● Objective
Copy out every line of text in the entries below, word for word, leaving out the pictures.

[start of Given records]

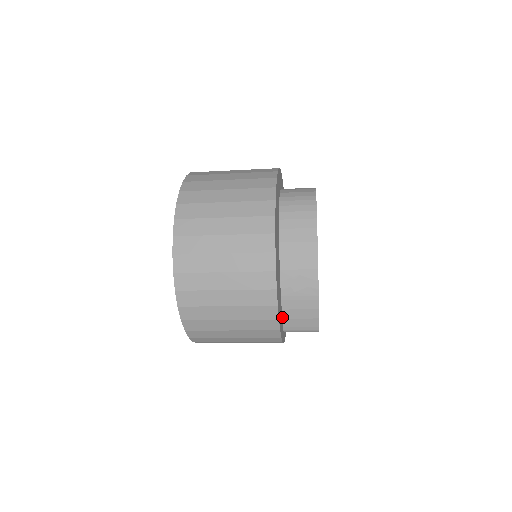
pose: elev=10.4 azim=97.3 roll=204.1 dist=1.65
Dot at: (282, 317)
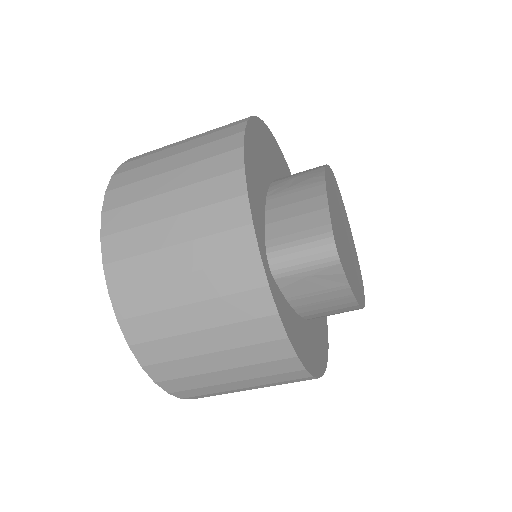
Dot at: (264, 223)
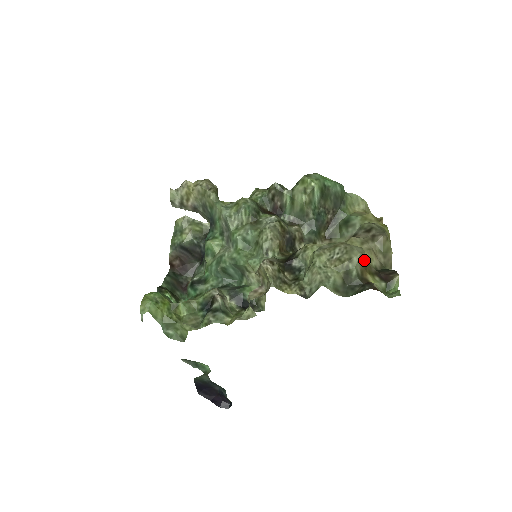
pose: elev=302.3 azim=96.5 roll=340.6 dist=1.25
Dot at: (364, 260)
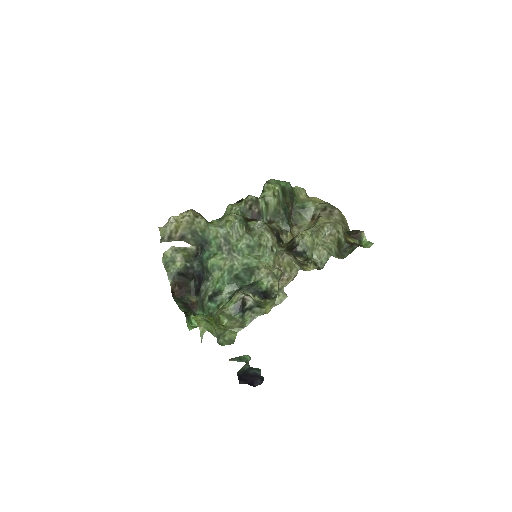
Dot at: occluded
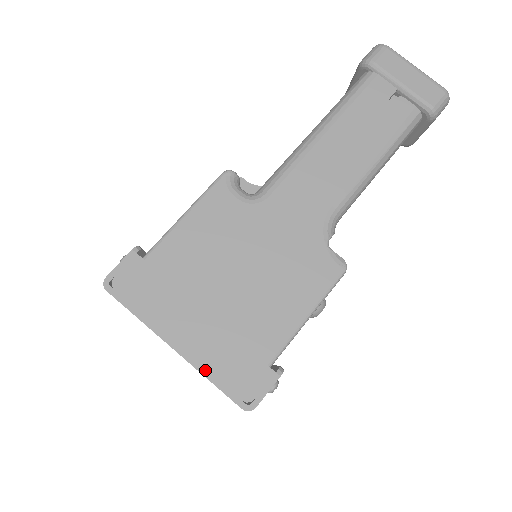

[end of Given records]

● Full answer
pose: elev=10.4 azim=97.3 roll=204.1 dist=1.65
Dot at: (282, 317)
Dot at: (264, 223)
pose: elev=302.3 azim=96.5 roll=340.6 dist=1.25
Dot at: (364, 260)
Dot at: occluded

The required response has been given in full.